→ DIRECTIONS
1) Translate this sentence from the article on transformer no-load losses into Spanish: "If you only control the grade name, you’re not really controlling no-load loss."
2) From the article on transformer no-load losses, output unchanged the part that opens with the words containing "2.1 Grade and" and closes with "same flux density.".

══ SELECTION ══

How to Reduce Transformer No-Load Losses with Better CRGO Lamination Choices

This article is about the decisions between your spec sheet and the lamination stack on the shop floor – where a quiet 5–25% of no-load loss is usually hiding.

1. Don’t start with “M4 vs M5”. Start with W/kg at a realistic flux level

Most specs still say something like:

CRGO, 0.23–0.27 mm, max loss X W/kg @ 1.5 T, 50 Hz.

On paper that sounds fine. In practice:

• Sheet loss is guaranteed on Epstein or single-sheet test samples.
• Your assembled core loss = sheet loss × building factor (BF), usually > 1.

If you only control the grade name, you’re not really controlling no-load loss.

A few practical anchors:

• Modern CRGO for dry-type and oil transformers typically runs 0.9–1.5 W/kg @ 1.5 T, 50 Hz, 0.23–0.30 mm.
• Some domain-refined, high-induction CRGO grades quote 0.80 W/kg in the same test conditions.

Instead of “M3 equivalent”, write your spec around:

1. Target core loss of the assembled core (W @ rated voltage), aligned with your efficiency class.
2. Max allowed building factor (e.g. BF ≤ 1.25 at 1.5 T).
3. Test method (Epstein vs single-sheet) and correlation rules between them.

That’s the only way to stop low-cost laminations with pretty mill certificates but ugly assembled losses from slipping through.

2. Material levers that actually move no-load loss

You don’t need a full materials lecture here. Just the levers that change your loss and cost curves in a noticeable way.

2.1 Grade and domain refinement

A 2024 study compared different GOES / CRGO types and lamination thicknesses and found a modern high-permeability grade with optimized domains gave about 66% lower core loss than a reference M6 material at the same flux density.

═══
══ DATASET ENTRIES ══

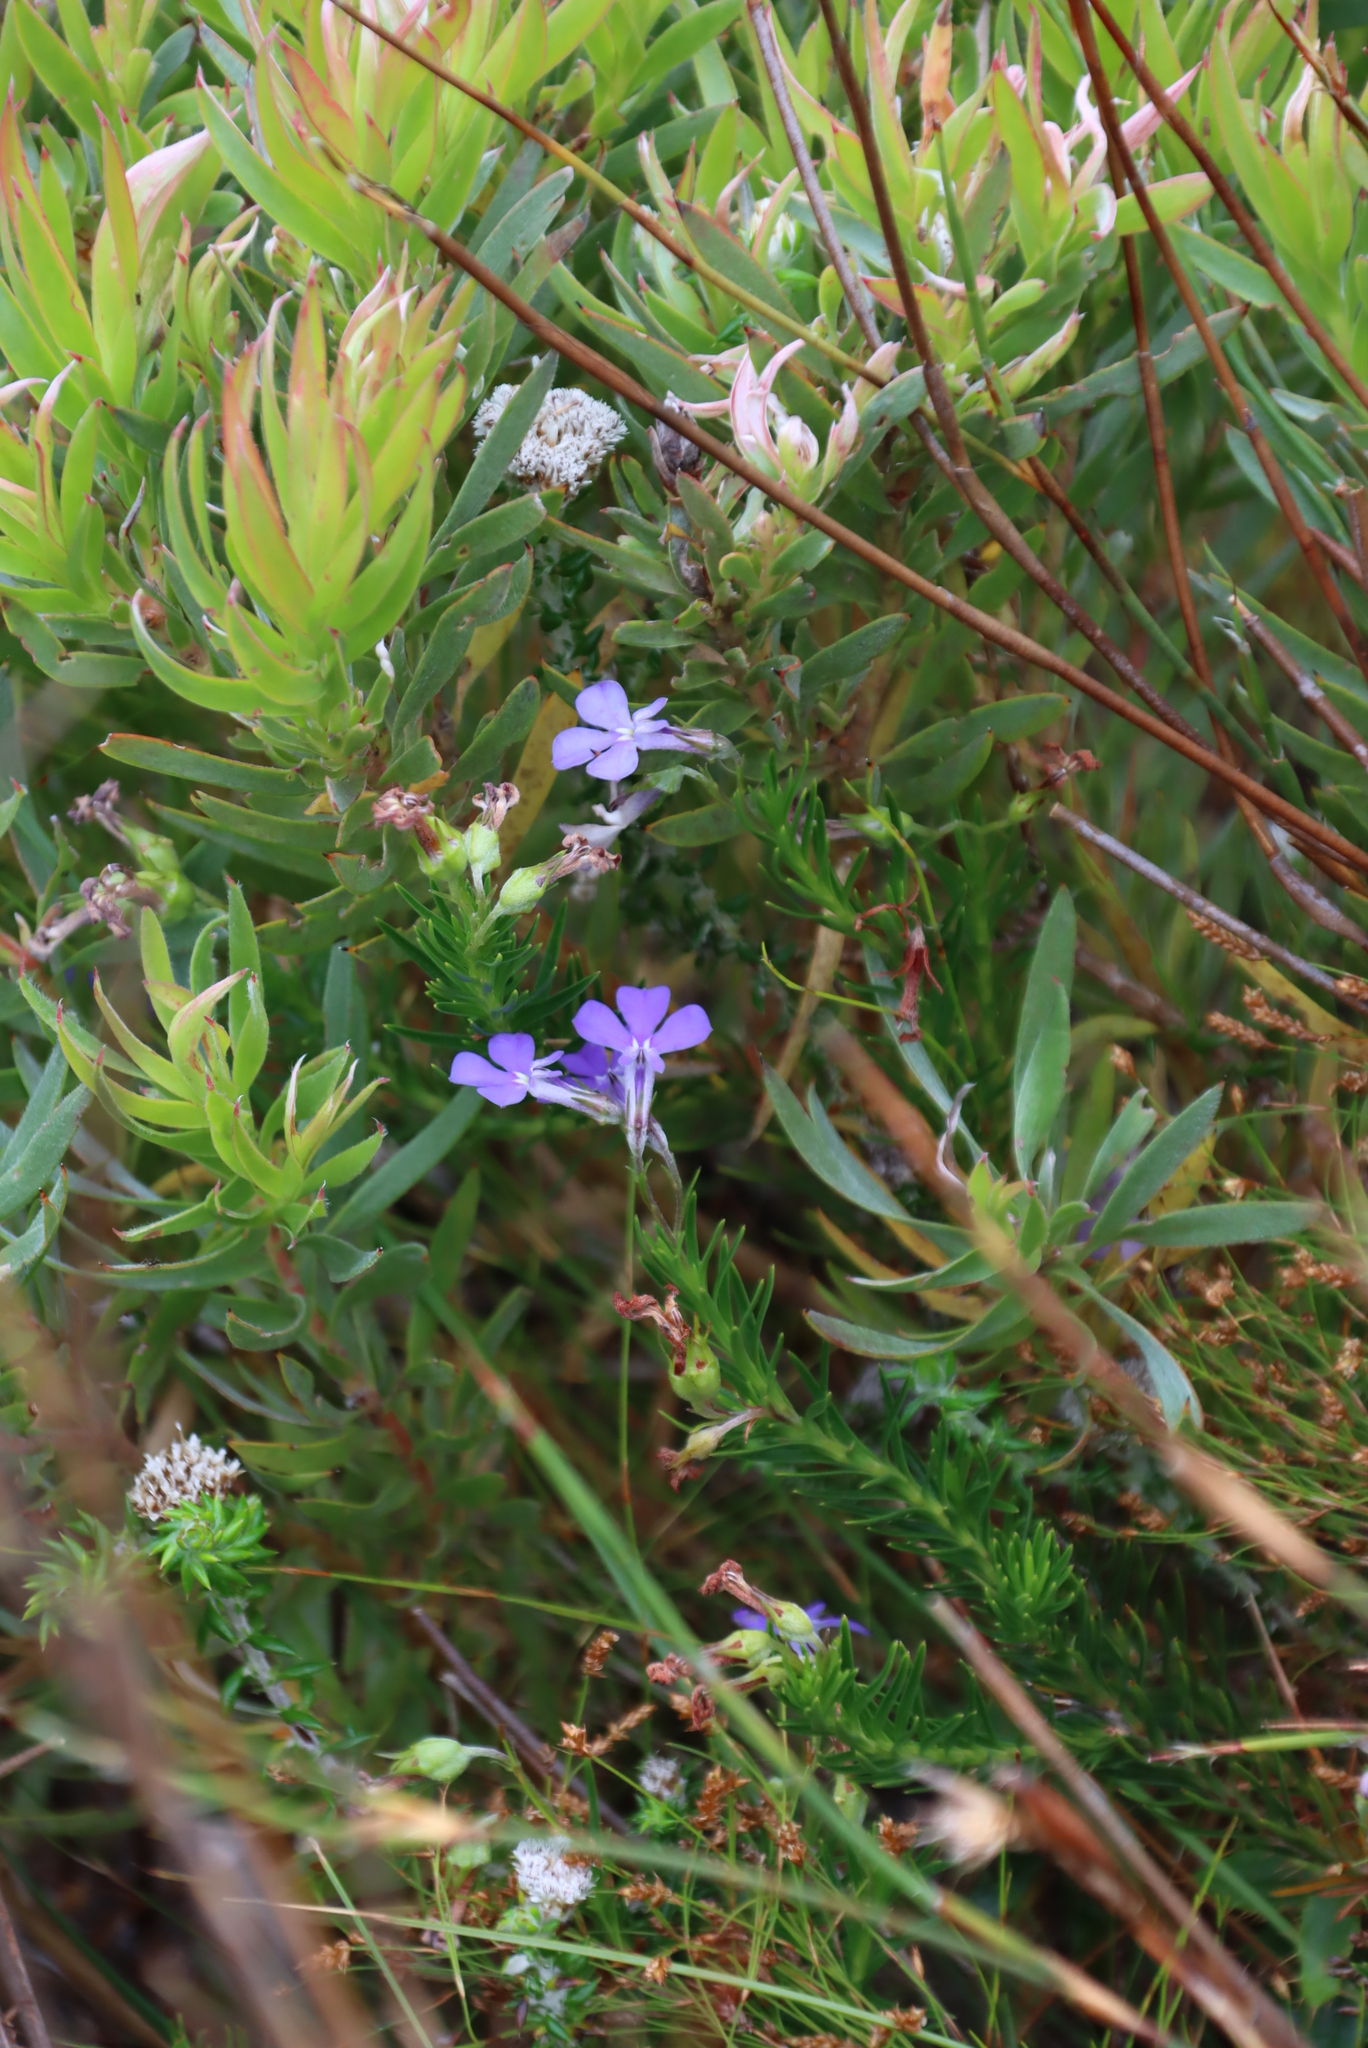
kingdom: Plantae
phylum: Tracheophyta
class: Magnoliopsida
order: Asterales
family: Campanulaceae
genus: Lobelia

═══
══ DATASET ENTRIES ══

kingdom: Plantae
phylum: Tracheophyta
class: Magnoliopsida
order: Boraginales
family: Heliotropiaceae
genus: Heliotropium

═══

→ EXERCISE RESULTS
1) Si solo controlas el nombre del grado, en realidad no estás controlando las pérdidas en vacío.

2)
2.1 Grade and domain refinement

A 2024 study compared different GOES / CRGO types and lamination thicknesses and found a modern high-permeability grade with optimized domains gave about 66% lower core loss than a reference M6 material at the same flux density.